Corn silage is a popular forage for ruminant animals because it is high in energy and digestibility. Maximizing tonnage is a key factor when farmers grow corn for silage.
Using higher corn populations for silage may help manage phosphorus (P) in heavily manured areas.
The objective of this study was to determine the effect of seeding rate on irrigated corn silage yield and P uptake.
RESEARCH SITE DETAILS
|Location||Gothenburg, NE||Planting Date||6/16/19|
|Soil Type||Hord silt loam||Harvest Date||10/11/19|
|Previous Crop||Grain sorghum||Potential Yield (bu/acre)||250|
|Tillage Type||Strip tillage||Seeding Rate (seeds/acre)||24K, 28K, 32K, 36K, 40K, 44K, 48K|
- The study was set up as a randomized complete block with three replications.
A 108-day relative maturity corn product was planted in 30-inch row spacing at 24,000, 28,000, 32,000, 36,000, 40,000, 44,000, and 48,000 seeds/acre.
Corn was sprinkler irrigated and weeds were controlled as needed. No fungicides or insecticides were applied.
Silage was hand-harvested one inch above the soil surface to provide a representative sample (Figures 1 and 2) and chopped with a silage chopper.
Total biomass was collected and weighed, a subsample was dried, and dry matter weight was calculated for each seeding rate.
Pounds of total P removed was then calculated.
UNDERSTANDING THE RESULTS
Average silage dry matter yield increased significantly with increased seeding rates (Figure 3) with the highest tonnage recorded with the 48,000 seeds/acre population.
Increased seeding rates also increased the lb/acre of P removed with the lowest amount recorded with the lowest population of 24,000 seeds/acre (Figure 4).
Using higher corn populations can be beneficial for increasing tonnage as well as removing P from the soil.
Producers can utilize high corn silage populations to increase P removal and help manage soil P levels on fields where manure is applied.

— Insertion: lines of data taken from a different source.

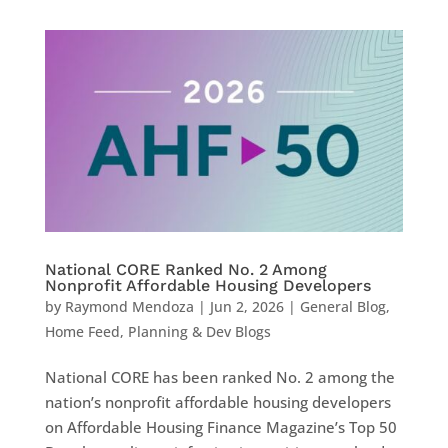
National CORE Ranked No. 2 Among
Nonprofit Affordable Housing Developers
by
Raymond Mendoza
|
Jun 2, 2026
|
General Blog
,
Home Feed
,
Planning & Dev Blogs
National CORE has been ranked No. 2 among the
nation’s nonprofit affordable housing developers
on Affordable Housing Finance Magazine’s Top 50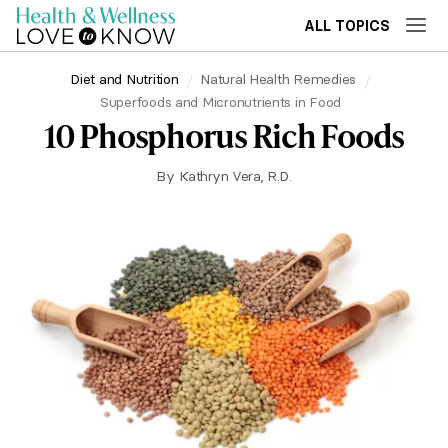
ALL TOPICS
Diet and Nutrition
Natural Health Remedies
Superfoods and Micronutrients in Food
10 Phosphorus Rich Foods
By
Kathryn Vera, R.D.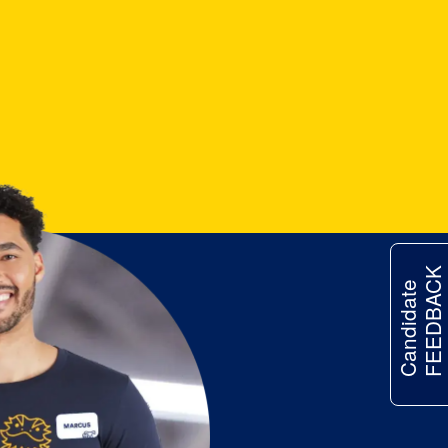
FEEDBACK
Candidate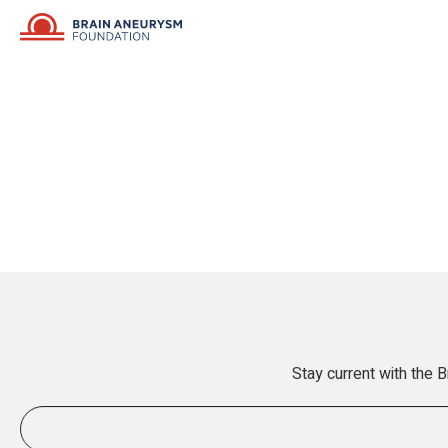
Stay current with the 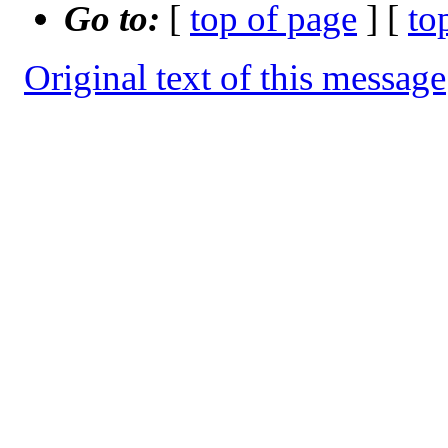
Go to:
[
top of page
] [
to
Original text of this message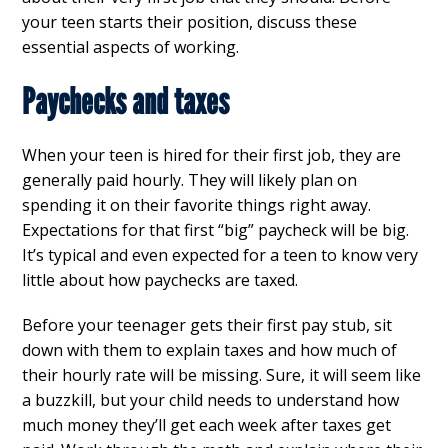
your teen starts their position, discuss these
essential aspects of working.
Paychecks and taxes
When your teen is hired for their first job, they are
generally paid hourly. They will likely plan on
spending it on their favorite things right away.
Expectations for that first “big” paycheck will be big.
It’s typical and even expected for a teen to know very
little about how paychecks are taxed.
Before your teenager gets their first pay stub, sit
down with them to explain taxes and how much of
their hourly rate will be missing. Sure, it will seem like
a buzzkill, but your child needs to understand how
much money they’ll get each week after taxes get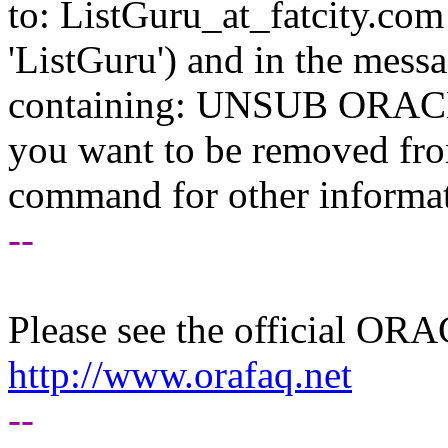
to: ListGuru_at_fatcity.
com 
'ListGuru') and in the mess
containing: UNSUB ORACLE-
you want to be removed fr
command for other informati
--
Please see the official O
http://www.orafaq.net
--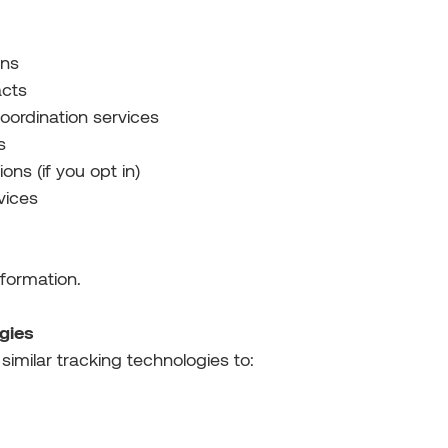
ons
acts
oordination services
s
ns (if you opt in)
vices
nformation.
gies
imilar tracking technologies to: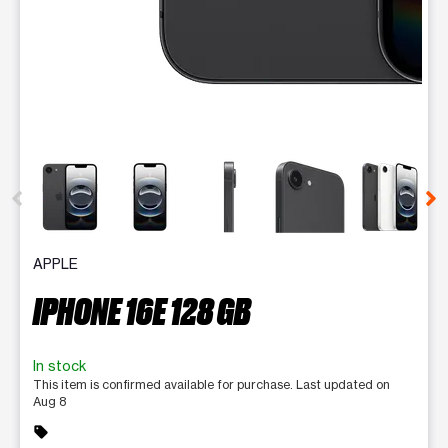
This carousel contains a column of small thumbnails. Selecting 
APPLE
IPHONE 16E 128 GB
In stock
This item is confirmed available for purchase. Last updated on
Aug 8
sell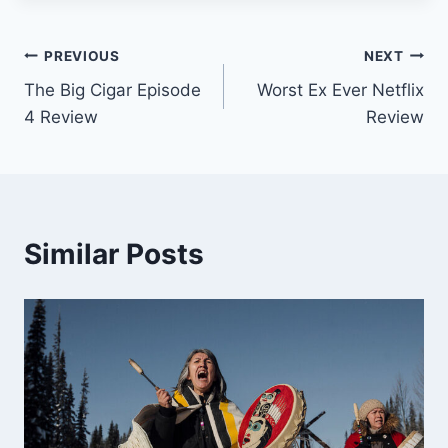
Post
PREVIOUS
NEXT
The Big Cigar Episode
Worst Ex Ever Netflix
navigation
4 Review
Review
Similar Posts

Monitoring crop P concentrations is essential for balancing feed rations and accurately estimating crop P removal, estimates that are in turn necessary for optimizing manure management and avoiding or mitigating soil P enrichment for protection of water resources. Increasing the amount of P removal in harvested crops can help slow the rate at which soil test P increases and help reduce the soil P over time.